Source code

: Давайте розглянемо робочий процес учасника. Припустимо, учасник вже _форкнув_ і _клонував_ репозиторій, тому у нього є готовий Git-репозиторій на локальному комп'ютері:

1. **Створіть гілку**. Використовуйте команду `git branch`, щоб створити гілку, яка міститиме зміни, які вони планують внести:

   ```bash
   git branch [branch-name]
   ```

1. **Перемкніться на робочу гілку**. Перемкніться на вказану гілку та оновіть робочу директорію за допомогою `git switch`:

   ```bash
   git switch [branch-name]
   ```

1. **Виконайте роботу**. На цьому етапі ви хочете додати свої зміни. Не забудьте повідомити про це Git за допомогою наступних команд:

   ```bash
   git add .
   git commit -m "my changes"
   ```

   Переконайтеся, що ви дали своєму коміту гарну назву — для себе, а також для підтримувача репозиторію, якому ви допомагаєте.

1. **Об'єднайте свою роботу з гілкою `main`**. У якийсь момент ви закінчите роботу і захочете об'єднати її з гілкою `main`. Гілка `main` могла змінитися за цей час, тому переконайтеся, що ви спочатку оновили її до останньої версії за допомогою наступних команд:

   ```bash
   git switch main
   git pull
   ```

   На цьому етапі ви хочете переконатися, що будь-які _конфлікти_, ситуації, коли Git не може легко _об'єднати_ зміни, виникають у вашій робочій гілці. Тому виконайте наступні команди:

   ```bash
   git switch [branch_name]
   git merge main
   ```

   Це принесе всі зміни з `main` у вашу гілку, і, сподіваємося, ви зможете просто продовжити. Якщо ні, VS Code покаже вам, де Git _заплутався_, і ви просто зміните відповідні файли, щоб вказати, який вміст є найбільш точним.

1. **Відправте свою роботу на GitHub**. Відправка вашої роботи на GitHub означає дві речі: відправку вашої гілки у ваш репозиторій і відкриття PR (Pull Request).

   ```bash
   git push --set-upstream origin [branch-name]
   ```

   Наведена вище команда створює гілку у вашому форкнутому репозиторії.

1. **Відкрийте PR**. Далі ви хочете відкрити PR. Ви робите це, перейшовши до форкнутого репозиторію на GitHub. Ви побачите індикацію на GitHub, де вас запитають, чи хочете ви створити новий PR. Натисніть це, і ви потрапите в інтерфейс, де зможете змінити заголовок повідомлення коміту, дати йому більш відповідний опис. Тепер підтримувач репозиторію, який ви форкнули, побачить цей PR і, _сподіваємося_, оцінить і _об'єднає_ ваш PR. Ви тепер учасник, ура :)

§

**The problem:** All that is wanted is an exact copy of the lines above from the one with "1. **Об'єднайте свою" through the one with "1. **Відправте свою", with both ends included.

**Output for this exercise:**
1. **Об'єднайте свою роботу з гілкою `main`**. У якийсь момент ви закінчите роботу і захочете об'єднати її з гілкою `main`. Гілка `main` могла змінитися за цей час, тому переконайтеся, що ви спочатку оновили її до останньої версії за допомогою наступних команд:

   ```bash
   git switch main
   git pull
   ```

   На цьому етапі ви хочете переконатися, що будь-які _конфлікти_, ситуації, коли Git не може легко _об'єднати_ зміни, виникають у вашій робочій гілці. Тому виконайте наступні команди:

   ```bash
   git switch [branch_name]
   git merge main
   ```

   Це принесе всі зміни з `main` у вашу гілку, і, сподіваємося, ви зможете просто продовжити. Якщо ні, VS Code покаже вам, де Git _заплутався_, і ви просто зміните відповідні файли, щоб вказати, який вміст є найбільш точним.

1. **Відправте свою роботу на GitHub**. Відправка вашої роботи на GitHub означає дві речі: відправку вашої гілки у ваш репозиторій і відкриття PR (Pull Request).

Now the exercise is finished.